Activity | Every record must be written out once more, with nothing added or omitted.
··· Listed entries
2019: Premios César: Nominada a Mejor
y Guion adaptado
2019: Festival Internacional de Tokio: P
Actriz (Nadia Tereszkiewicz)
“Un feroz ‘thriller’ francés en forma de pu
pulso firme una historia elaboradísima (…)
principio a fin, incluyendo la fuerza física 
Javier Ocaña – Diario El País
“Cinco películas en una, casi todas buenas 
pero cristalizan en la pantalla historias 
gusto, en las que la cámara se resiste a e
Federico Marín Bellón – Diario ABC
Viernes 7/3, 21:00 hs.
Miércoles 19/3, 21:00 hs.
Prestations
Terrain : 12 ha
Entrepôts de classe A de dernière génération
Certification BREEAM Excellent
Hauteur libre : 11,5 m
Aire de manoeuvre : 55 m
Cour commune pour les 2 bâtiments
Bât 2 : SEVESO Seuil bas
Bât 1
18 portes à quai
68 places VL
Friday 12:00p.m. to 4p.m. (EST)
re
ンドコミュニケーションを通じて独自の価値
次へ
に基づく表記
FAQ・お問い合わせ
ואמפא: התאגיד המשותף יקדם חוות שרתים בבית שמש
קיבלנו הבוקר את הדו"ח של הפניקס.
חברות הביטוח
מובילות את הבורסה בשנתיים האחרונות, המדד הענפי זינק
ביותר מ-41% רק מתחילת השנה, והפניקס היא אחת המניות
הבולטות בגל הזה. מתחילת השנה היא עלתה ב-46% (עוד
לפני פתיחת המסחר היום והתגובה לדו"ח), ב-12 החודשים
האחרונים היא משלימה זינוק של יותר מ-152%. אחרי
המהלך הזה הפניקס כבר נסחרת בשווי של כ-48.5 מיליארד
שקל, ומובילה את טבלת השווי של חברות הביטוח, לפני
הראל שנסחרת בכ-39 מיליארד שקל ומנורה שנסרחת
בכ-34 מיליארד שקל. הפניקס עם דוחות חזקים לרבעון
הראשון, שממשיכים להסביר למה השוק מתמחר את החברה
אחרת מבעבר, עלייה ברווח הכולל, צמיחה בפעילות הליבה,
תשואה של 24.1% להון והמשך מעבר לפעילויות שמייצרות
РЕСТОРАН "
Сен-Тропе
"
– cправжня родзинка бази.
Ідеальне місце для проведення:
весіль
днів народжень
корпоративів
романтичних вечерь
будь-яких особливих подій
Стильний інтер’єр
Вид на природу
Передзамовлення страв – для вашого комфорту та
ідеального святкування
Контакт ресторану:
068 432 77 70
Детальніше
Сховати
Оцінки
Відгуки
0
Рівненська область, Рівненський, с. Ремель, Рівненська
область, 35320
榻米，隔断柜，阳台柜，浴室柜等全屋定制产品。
······
Result of this task |
2019: Premios César: Nominada a Mejor
y Guion adaptado
2019: Festival Internacional de Tokio: P
Actriz (Nadia Tereszkiewicz)
“Un feroz ‘thriller’ francés en forma de pu
pulso firme una historia elaboradísima (…)
principio a fin, incluyendo la fuerza física 
Javier Ocaña – Diario El País
“Cinco películas en una, casi todas buenas 
pero cristalizan en la pantalla historias 
gusto, en las que la cámara se resiste a e
Federico Marín Bellón – Diario ABC
Viernes 7/3, 21:00 hs.
Miércoles 19/3, 21:00 hs.
Prestations
Terrain : 12 ha
Entrepôts de classe A de dernière génération
Certification BREEAM Excellent
Hauteur libre : 11,5 m
Aire de manoeuvre : 55 m
Cour commune pour les 2 bâtiments
Bât 2 : SEVESO Seuil bas
Bât 1
18 portes à quai
68 places VL
Friday 12:00p.m. to 4p.m. (EST)
re
ンドコミュニケーションを通じて独自の価値
次へ
に基づく表記
FAQ・お問い合わせ
ואמפא: התאגיד המשותף יקדם חוות שרתים בבית שמש
קיבלנו הבוקר את הדו"ח של הפניקס.
חברות הביטוח
מובילות את הבורסה בשנתיים האחרונות, המדד הענפי זינק
ביותר מ-41% רק מתחילת השנה, והפניקס היא אחת המניות
הבולטות בגל הזה. מתחילת השנה היא עלתה ב-46% (עוד
לפני פתיחת המסחר היום והתגובה לדו"ח), ב-12 החודשים
האחרונים היא משלימה זינוק של יותר מ-152%. אחרי
המהלך הזה הפניקס כבר נסחרת בשווי של כ-48.5 מיליארד
שקל, ומובילה את טבלת השווי של חברות הביטוח, לפני
הראל שנסחרת בכ-39 מיליארד שקל ומנורה שנסרחת
בכ-34 מיליארד שקל. הפניקס עם דוחות חזקים לרבעון
הראשון, שממשיכים להסביר למה השוק מתמחר את החברה
אחרת מבעבר, עלייה ברווח הכולל, צמיחה בפעילות הליבה,
תשואה של 24.1% להון והמשך מעבר לפעילויות שמייצרות
РЕСТОРАН "
Сен-Тропе
"
– cправжня родзинка бази.
Ідеальне місце для проведення:
весіль
днів народжень
корпоративів
романтичних вечерь
будь-яких особливих подій
Стильний інтер’єр
Вид на природу
Передзамовлення страв – для вашого комфорту та
ідеального святкування
Контакт ресторану:
068 432 77 70
Детальніше
Сховати
Оцінки
Відгуки
0
Рівненська область, Рівненський, с. Ремель, Рівненська
область, 35320
榻米，隔断柜，阳台柜，浴室柜等全屋定制产品。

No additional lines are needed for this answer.